Racial preferences strike many people as wrong, but there is a certain level of discomfort with a demographically unrepresentative student body as well. Since we must have one or the other, schools have adopted a muddled, dishonest policy on race that leaves no one satisfied. 
The impasse is to some degree an inevitability born of our history, as the legacy of slavery and Jim Crow affects white-black relations to this day. The school admissions mess has been exacerbated, however, by our country’s more recent choice to accept large scale, low-skilled immigration. As with all immigration, the low-skilled variety comes with both costs and benefits to the United States. What is underappreciated, however, is the persistence of some of those costs across generations. When the children and grandchildren of low-skilled immigrants do not rise to the same socioeconomic level as natives, they add to the number of underrepresented groups. The newer groups lodge familiar requests for representation and generate familiar quandaries for elite schools. Put bluntly, affirmative action in college admissions is no longer just about black Americans, and low-skilled immigration is the main reason for it.
Read the whole thing at this link.

Wednesday, October 17, 2018

Kavanaugh coda

I wrote three NR pieces on Brett Kavanaugh after he was nominated. The first criticized prediction models purporting to locate his ideological position among the sitting justices. The second congratulated him for his inspired defense against accusations of sexual misconduct. The third noted that he would help determine the crucial "median justice" in the event that a conservative replaces Ruth Bader Ginsburg.

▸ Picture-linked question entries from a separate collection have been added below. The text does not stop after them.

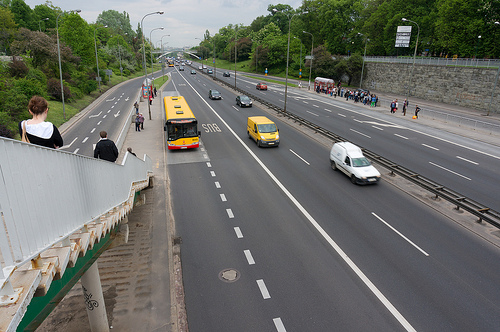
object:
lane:
[173, 62, 499, 328]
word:
[200, 122, 220, 132]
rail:
[0, 134, 147, 291]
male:
[95, 130, 120, 161]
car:
[256, 82, 267, 91]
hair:
[30, 100, 45, 113]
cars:
[235, 94, 252, 108]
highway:
[56, 58, 500, 314]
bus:
[163, 95, 201, 151]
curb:
[157, 142, 192, 329]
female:
[18, 93, 63, 148]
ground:
[354, 172, 385, 218]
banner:
[393, 24, 412, 48]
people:
[414, 105, 421, 117]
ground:
[373, 125, 409, 152]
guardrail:
[404, 166, 498, 228]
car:
[330, 142, 382, 186]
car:
[247, 115, 280, 148]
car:
[208, 89, 222, 101]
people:
[401, 102, 406, 115]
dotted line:
[265, 314, 291, 330]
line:
[213, 180, 226, 190]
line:
[370, 211, 429, 258]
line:
[285, 143, 311, 166]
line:
[350, 127, 373, 139]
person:
[407, 97, 409, 105]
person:
[391, 99, 395, 113]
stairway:
[0, 135, 151, 331]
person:
[128, 148, 139, 158]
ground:
[318, 98, 350, 122]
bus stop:
[121, 70, 173, 134]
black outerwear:
[92, 137, 118, 162]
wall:
[361, 59, 499, 114]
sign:
[395, 26, 413, 49]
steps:
[4, 121, 143, 329]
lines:
[219, 193, 227, 201]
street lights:
[69, 12, 84, 22]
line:
[252, 280, 277, 302]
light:
[155, 11, 166, 17]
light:
[157, 28, 165, 33]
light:
[165, 32, 174, 37]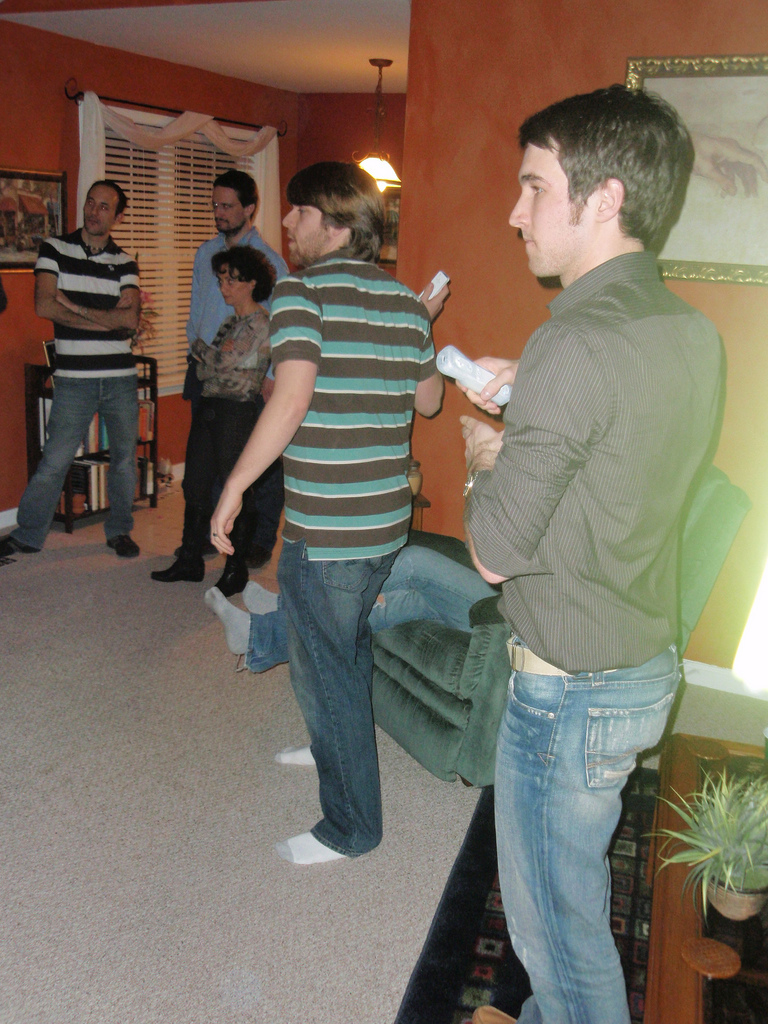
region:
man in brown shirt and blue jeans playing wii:
[451, 78, 734, 1021]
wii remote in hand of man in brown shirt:
[430, 342, 512, 406]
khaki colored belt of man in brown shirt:
[499, 626, 569, 679]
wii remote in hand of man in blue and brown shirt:
[407, 264, 450, 305]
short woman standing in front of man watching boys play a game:
[145, 245, 285, 601]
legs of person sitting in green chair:
[194, 539, 501, 667]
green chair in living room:
[328, 457, 750, 803]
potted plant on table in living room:
[654, 767, 767, 926]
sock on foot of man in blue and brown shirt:
[275, 826, 349, 864]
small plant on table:
[646, 754, 766, 936]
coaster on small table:
[674, 926, 740, 987]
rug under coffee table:
[363, 728, 681, 1020]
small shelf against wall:
[16, 337, 167, 538]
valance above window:
[69, 84, 284, 179]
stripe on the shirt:
[313, 549, 341, 563]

Here I explain that the sexual assault allegation leveled by Christine Ford against Brett Kavanaugh is almost certainly not true.

First, a word about bias. It's no secret that I want to see more originalists on the Supreme Court, and Kavanaugh's rejection might have been a blow to that goal. But the people who examine evidence are bound to be less biased than the people who make subjective character judgments. Most of Ford's supporter's did the latter. She seemed sincere, they said, and credible. But if we're just looking at a person's body language or tone or general affect, then we'll see what we want to see. Supporters will see credibility, opponents will see deception. By contrast, facts and evidence are objective. Taking them seriously should reduce our bias. So let's do that.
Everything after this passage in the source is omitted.